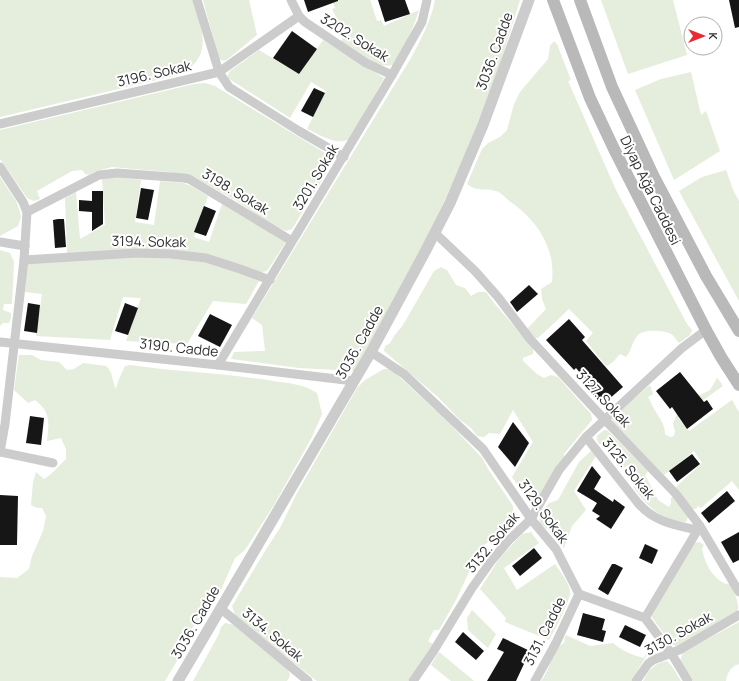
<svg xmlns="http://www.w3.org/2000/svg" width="739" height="681" viewBox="0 0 739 681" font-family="Manrope,sans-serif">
  <rect width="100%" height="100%" fill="#fff"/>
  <g fill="#e5eddc">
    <path d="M 0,0 L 193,0 C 202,30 215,58 178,75 L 0,117 Z"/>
    <path d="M 203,0 L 249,0 L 257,35 L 228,59 L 224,61 L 219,59 Z"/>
    <path d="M 332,0 L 370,0 L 377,21 L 381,20 L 384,26 L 419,10 C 413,30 404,47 393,65 C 377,70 353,50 341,42 L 345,30 L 340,25 L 332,9 L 335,8 Z"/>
    <path d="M 435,0 L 520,0 L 493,87 L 456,176 L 417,260 L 354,371 L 299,368 L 231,359 L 234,352 L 265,351 L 262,325 L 252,318 L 411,58 C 421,39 431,21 435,0 Z"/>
    <path d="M 601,0 L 673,0 L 687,55 L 628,74 Z"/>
    <path d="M 323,40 L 384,78 L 350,139 C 335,146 321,135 307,129 L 326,91 L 311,82 L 290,118 L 234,82 L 228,78 L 228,75 L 230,71 L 259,50 L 299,74 Z"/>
    <path d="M 554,41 L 557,44 L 571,80 L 568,81 L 616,190 L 687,324 L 692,330 L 690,335 L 679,343 C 676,340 674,335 671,334 C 664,330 644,329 638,335 C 632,341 632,350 626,357 L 620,354 L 613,362 L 607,366 L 605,365 L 586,341 L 593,333 L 569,309 L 538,338 L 534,338 L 527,329 L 546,309 L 542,299 L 541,289 L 552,282 C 556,247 536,219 508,200 C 505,197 500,192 496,191 C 485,187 478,193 467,184 L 482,149 L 488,143 L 500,137 L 507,130 L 514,104 L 520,92 L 548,59 L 550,46 Z"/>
    <path d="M 691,72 L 701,115 L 706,111 L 720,151 L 674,180 L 635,90 L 661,79 Z"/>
    <path d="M 205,83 L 215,86 L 330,156 L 332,160 L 322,180 L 292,229 L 286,231 L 271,224 L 235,200 L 192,176 L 168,172 L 112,167 L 96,171 L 89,175 L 85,174 L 82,170 L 72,171 L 37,191 L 40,199 L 34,201 L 27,198 L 0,159 L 0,130 L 194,84 Z"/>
    <path d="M 726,170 L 734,192 L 739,201 L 739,301 L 679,191 L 702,177 Z"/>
    <path d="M 0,177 L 16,201 L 19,209 L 21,217 L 18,226 L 0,236 Z"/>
    <path d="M 114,177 L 141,180 L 135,222 L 154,225 L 160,181 L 183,183 L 191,186 L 208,196 L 194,237 L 209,242 L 222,204 L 286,242 L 267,271 L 262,272 L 132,250 L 67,253 L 65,198 L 76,192 L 80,239 L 105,225 L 102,179 Z"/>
    <path d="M 0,250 L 10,253 L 14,262 L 12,304 L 4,304 L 3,310 L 11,313 L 11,318 L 9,323 L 3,323 L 0,326 Z"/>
    <path d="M 142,256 L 215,263 L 259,281 L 246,304 L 213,301 L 187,344 L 126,341 L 141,298 L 123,297 L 110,340 L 36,336 L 42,294 L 25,292 L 28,262 Z"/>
    <path d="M 441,267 L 447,270 L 456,285 L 465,288 L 471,296 L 478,292 L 486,292 L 494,303 L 533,348 L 533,354 L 523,358 L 523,361 L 537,374 L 544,378 L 551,375 L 558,377 L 591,414 L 592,420 L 564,454 L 565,458 L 535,502 L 530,503 L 512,477 L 533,442 L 513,410 L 500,434 L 489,433 L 484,437 L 477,436 L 471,428 L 459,419 L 439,398 L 384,351 L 385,346 L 390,343 L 394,336 L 403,325 L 434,271 Z"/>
    <path d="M 19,355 L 32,355 L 41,360 L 59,362 L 67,370 L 74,369 L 83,363 L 106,366 C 113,371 112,382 116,389 L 118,381 L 125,366 L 130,365 C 178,372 226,373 273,381 C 288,383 304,384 317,393 L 322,414 L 312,437 L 274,505 L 245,550 L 235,558 L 220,592 L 190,631 L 184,649 L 165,681 L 0,681 L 0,577 L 17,578 L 29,569 L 32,556 L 43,531 L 46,516 L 42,508 L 37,508 L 31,505 L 33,482 L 36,472 L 44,479 C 53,474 58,466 66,459 L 66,449 L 61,438 L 47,441 C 49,422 51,412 35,400 L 28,403 L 14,390 Z"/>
    <path d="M 384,369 L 391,369 L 450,424 L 483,459 L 488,469 L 513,506 L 514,521 L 504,530 L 480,548 L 456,600 L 439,630 L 434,630 L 428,641 L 433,644 L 408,681 L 317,681 L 236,618 L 232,606 L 265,551 L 280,528 L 297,493 L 357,388 L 365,380 Z"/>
    <path d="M 717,378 L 719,380 L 723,386 L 678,418 L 689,431 L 732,400 L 739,412 L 739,490 L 732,481 L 701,508 L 698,506 L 696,509 L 692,509 L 676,487 L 702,463 L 694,451 L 664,475 L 612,422 L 613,416 L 650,385 L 653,394 L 648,397 C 651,402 653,408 656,412 C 660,420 665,424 665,434 L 670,437 L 674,436 L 675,431 L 673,424 L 677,414 L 692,399 L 710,390 Z"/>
    <path d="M 604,430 L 607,430 L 648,471 L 645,475 L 658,500 L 669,507 L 671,503 L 671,498 L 673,497 L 681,505 L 688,517 L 686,522 C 663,522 644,504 633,486 L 641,488 L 637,476 L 633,476 L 628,465 L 623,468 L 620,467 C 621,458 614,451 609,444 L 599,444 L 597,440 L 597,436 Z"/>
    <path d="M 591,451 L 596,456 L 574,491 L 586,510 L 572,526 L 564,548 L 551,532 L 540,524 L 539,515 L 549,503 L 558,500 L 579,462 Z"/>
    <path d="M 531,532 L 539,543 L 504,568 L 517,590 L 555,564 C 560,572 569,582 570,591 C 571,600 554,632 549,640 L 505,622 L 506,618 L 480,589 L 499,559 L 522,534 Z"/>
    <path d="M 699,542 L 704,545 L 702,549 C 705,564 712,578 726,584 L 730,583 C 734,592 739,602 738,611 L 677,646 L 672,645 L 651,616 L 655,609 L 695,543 Z"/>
    <path d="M 472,610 L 496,634 L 488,648 L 468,630 L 467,618 Z"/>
    <path d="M 739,622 L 739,664 C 731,666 727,673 726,681 L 693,681 L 680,661 L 683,652 Z"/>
    <path d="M 225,623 L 234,625 C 243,633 286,664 289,672 C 291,676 289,678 287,681 L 193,681 L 219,634 L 221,627 Z"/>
    <path d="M 566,635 L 590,646 L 613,643 C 622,651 632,655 644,658 L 646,654 L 647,655 L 631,681 L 541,681 C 543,678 545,676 546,673 C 552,661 553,649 565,642 L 564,639 Z"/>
    <path d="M 439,652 L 473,680 L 474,681 L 451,681 L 431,665 Z"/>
    <path d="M 667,661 L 671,665 L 681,681 L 643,681 C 649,670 654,663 667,661 Z"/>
  </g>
  <g fill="#161616">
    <path d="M 304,0 L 338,0 L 338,1 L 308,12 Z"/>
    <path d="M 378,0 L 405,0 L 410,14 L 385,22 Z"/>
    <path d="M 729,0 L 739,0 L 739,27 L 735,28 Z"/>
    <path d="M 292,31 L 317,49 L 299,74 L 273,58 Z"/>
    <path d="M 314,88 L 325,93 L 313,117 L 301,111 Z"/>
    <path d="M 141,188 L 154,190 L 148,220 L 136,218 Z"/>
    <path d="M 92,191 L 103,191 L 103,224 L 92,231 L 92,212 L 79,211 L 79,200 L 92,201 Z"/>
    <path d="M 204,206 L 216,211 L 206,236 L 194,232 Z"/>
    <path d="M 58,219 L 64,219 L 66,247 L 55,248 L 53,220 Z"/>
    <path d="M 529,285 L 538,294 L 517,312 L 510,302 Z"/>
    <path d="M 28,303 L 40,305 L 37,333 L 24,331 Z"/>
    <path d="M 125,303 L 138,308 L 128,335 L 115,331 Z"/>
    <path d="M 210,314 L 232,325 L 220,347 L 198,336 Z"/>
    <path d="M 569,319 L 585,337 L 582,340 L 623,387 L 602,405 L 588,388 L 591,386 L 576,368 L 574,370 L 546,340 Z"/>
    <path d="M 680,372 L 704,402 L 707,400 L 713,409 L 687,429 L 672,407 L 670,409 L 656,391 Z"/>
    <path d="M 30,416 L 44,418 L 41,445 L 26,443 Z"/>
    <path d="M 513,422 L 529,443 L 515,467 L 498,447 Z"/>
    <path d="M 692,454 L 700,464 L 677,482 L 669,471 Z"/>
    <path d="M 592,466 L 601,477 L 594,489 L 613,502 L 614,499 L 625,507 L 611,529 L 596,519 L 600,516 L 592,511 L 597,503 L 577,491 Z"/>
    <path d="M 727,491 L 735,501 L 709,523 L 701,513 Z"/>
    <path d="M 0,495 L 18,496 L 17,545 L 0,545 Z"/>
    <path d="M 739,532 L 739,560 L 733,563 L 721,542 Z"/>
    <path d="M 645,544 L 658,550 L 652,564 L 639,558 Z"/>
    <path d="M 534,548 L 542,558 L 520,576 L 512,566 Z"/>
    <path d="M 612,564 L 615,564 L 623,568 L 608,595 L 598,589 Z"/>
    <path d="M 583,613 L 605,619 L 602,630 L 606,631 L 603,642 L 577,635 Z"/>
    <path d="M 625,625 L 646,635 L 640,647 L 619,637 Z"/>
    <path d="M 463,632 L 484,651 L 476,660 L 455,642 Z"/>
    <path d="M 503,638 L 530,651 L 516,681 L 487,681 L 504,652 L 497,649 Z"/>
  </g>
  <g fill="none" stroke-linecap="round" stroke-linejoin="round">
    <g stroke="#ccc" stroke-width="9">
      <path d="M 197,0 L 219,72 L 229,87 L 299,131 L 344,157"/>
      <path d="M 291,0 L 299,16 L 305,22 L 366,63 L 392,75"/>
      <path d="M 0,124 L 219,72 L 299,16"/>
      <path d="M 0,167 L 23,202 L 27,212 L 24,260 L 5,424 L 0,452"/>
      <path d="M 27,212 L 99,175 L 117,173 L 184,178 L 189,179 L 292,241"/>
      <path d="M 435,233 L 475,271 L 498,297 L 530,339 L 604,419 L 676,494 L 700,526 L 739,592"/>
      <path d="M 0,242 L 25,246"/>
      <path d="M 24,260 L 136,253 L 170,254 L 206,258 L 240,269 L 270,280"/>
      <path d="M 0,342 L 218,365 L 354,381"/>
      <path d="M 371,352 L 404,374 L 483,449 L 531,519 L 556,549 L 579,594 L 645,618 L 671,653 L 688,681"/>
      <path d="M 218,365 L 392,75 L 422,22 L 427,0"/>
      <path d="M 586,437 L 638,503 C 654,522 675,525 697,530"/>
      <path d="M 0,452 L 53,463"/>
      <path d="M 220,608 L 308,681"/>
      <path d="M 645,618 L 700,526"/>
      <path d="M 413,681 L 433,652 L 472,588 L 492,560 L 509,540 L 531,519 L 559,470 L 586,437 L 682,348 L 706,330"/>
      <path d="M 535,681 L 556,643 L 579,594"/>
      <path d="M 636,681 L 648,664 L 653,660 L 679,650 L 739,615"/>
    </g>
    <path stroke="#ccc" stroke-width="11" d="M 178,681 L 371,352 L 425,252 L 450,203 L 483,125 L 529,0"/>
    <g stroke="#b9b9b9" stroke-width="12">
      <path d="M 553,0 L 590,98 L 614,149 L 706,330 L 721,357 L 739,385"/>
      <path d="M 580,0 L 612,87 L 653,175 L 706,276 L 739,331"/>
    </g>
  </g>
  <g text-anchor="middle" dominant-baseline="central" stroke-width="4" stroke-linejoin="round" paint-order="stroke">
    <g font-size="14" fill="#2f2f2f" stroke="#fff">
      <text transform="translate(355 37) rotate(32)">3202. Sokak</text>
      <text transform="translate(494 51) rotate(-70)">3036. Cadde</text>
      <text transform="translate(154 73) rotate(-13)">3196. Sokak</text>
      <text transform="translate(315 177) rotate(-59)">3201. Sokak</text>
      <text transform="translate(651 190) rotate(64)">Diyap Ağa Caddesi</text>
      <text transform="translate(236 191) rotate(31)">3198. Sokak</text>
      <text transform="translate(149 241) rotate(1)">3194. Sokak</text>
      <text transform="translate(359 342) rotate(-61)">3036. Cadde</text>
      <text transform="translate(179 347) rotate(6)">3190. Cadde</text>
      <text transform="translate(604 398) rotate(47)">3127. Sokak</text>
      <text transform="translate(629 468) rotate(51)">3125. Sokak</text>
      <text transform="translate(544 511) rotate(54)">3129. Sokak</text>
      <text transform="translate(492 542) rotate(-50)">3132. Sokak</text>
      <text transform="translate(195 622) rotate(-60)">3036. Cadde</text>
      <text transform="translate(544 631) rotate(-63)">3131. Cadde</text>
      <text transform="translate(678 633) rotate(-29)">3130. Sokak</text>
      <text transform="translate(273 634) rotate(40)">3134. Sokak</text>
    </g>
  </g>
  <g transform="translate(703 36) rotate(90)"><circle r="19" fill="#ffffff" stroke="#acacac"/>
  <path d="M0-3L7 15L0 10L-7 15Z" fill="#ee2833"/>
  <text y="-6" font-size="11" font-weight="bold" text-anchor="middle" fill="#2f2f2f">K</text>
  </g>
</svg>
☆ ☆ ☆
What is being asked
All lines carrying the word "linejoin" must be copied from the data above.

Answer to this problem
  <g fill="none" stroke-linecap="round" stroke-linejoin="round">
  <g text-anchor="middle" dominant-baseline="central" stroke-width="4" stroke-linejoin="round" paint-order="stroke">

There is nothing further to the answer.